Some background: due to the whole "autistic recluse hermit" thing I've got going on since very young, I've always been the sort to search for info in books or the internet instead of other irl humans. So I don't even have personal experience to draw from on how that changed for myself.

I'm currently mentoring some young (adult) programmers and preparing some coursework for them, and I've always been confused by how much difficulty beginners have with "just" searching for solutions to their problems online. (I put "just" in quotes there because I realise that it's actually difficult for them.)

This leads to a lot of situations where they'll ask me things and I'll literally just send them one of the top 5 duckduckgo results that I find on a quick search, which is usually exactly what they need. Besides creating learning bottleneck (i.e. if I am otherwise busy they could be left waiting too long), I worry that they won't develop the independence to find the solutions themselves in the future.

But I definitely don't want to tell them to "Just Google DDG it" or RTFM. Not because I don't think they actually should, just because I think they might take that as some sort of insult or think that I'm not interested in helping (when in fact I'm always more than happy to help even with trivial stuff like this).

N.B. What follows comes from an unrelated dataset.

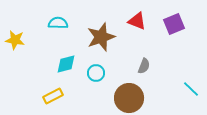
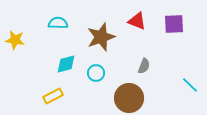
purple square: rotated 20 degrees clockwise
cyan line: moved 1 px left, 4 px up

I recognise that one part of the problem is that they're not all comfortable with their English, and native language search results are usually not very good. But I reckon there's more to it that I'm just failing to understand, and if I don't even properly understand the problem, I won't be able to come up with a proper solution. I don't think this is a local issue, so I believe others here might have encountered this in the wild too and understand it better than me.

What am I missing here?

Edit: Great comments all around, I'll ponder all the suggestions and insights here and see what I can do. Thanks comrades!

  • Maoo [none/use name]
    ·
    11 months ago

    Three things to focus on:

    1. They might not know how to Google for research purposes. You can teach them how to do this and check stack overflow given a question. You'll want to do this as an intentional lesson not as replies to messages.
    2. Knowing what to search for requires a baseline of knowledge they may not have and don't have the time to pick up through self-teaching during the period of your course. You probably self-taught many things, but was it all while also working 30 hours per week and taking courses?
    3. What are the things they'd need to search for? Why aren't they part of your course materials? Algorithms, databases, installing/configuring software, etc should really be provided by the teacher. Many CS courses are terribly taught because they assume every student is already very good with unix-ie administration, installing libraries, setting up an IDE, and so on. Despite this, those same programs offer no resources for learning those things and don't even advertise that they're required to succeed. These are probably things you should front-load for the first two weeks or so.